## Problem details
Omit each picture as you copy the entries exactly.

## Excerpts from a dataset
>>>

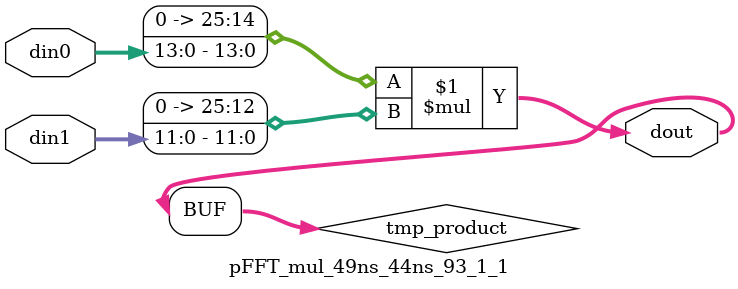
<source format=v>

`timescale 1 ns / 1 ps

 module pFFT_mul_49ns_44ns_93_1_1(din0, din1, dout);
parameter ID = 1;
parameter NUM_STAGE = 0;
parameter din0_WIDTH = 14;
parameter din1_WIDTH = 12;
parameter dout_WIDTH = 26;

input [din0_WIDTH - 1 : 0] din0; 
input [din1_WIDTH - 1 : 0] din1; 
output [dout_WIDTH - 1 : 0] dout;

wire signed [dout_WIDTH - 1 : 0] tmp_product;
























assign tmp_product = $signed({1'b0, din0}) * $signed({1'b0, din1});











assign dout = tmp_product;





















endmodule

</source>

<<<

## Result for this exercise
<source format=v>

`timescale 1 ns / 1 ps

 module pFFT_mul_49ns_44ns_93_1_1(din0, din1, dout);
parameter ID = 1;
parameter NUM_STAGE = 0;
parameter din0_WIDTH = 14;
parameter din1_WIDTH = 12;
parameter dout_WIDTH = 26;

input [din0_WIDTH - 1 : 0] din0; 
input [din1_WIDTH - 1 : 0] din1; 
output [dout_WIDTH - 1 : 0] dout;

wire signed [dout_WIDTH - 1 : 0] tmp_product;
























assign tmp_product = $signed({1'b0, din0}) * $signed({1'b0, din1});











assign dout = tmp_product;





















endmodule

</source>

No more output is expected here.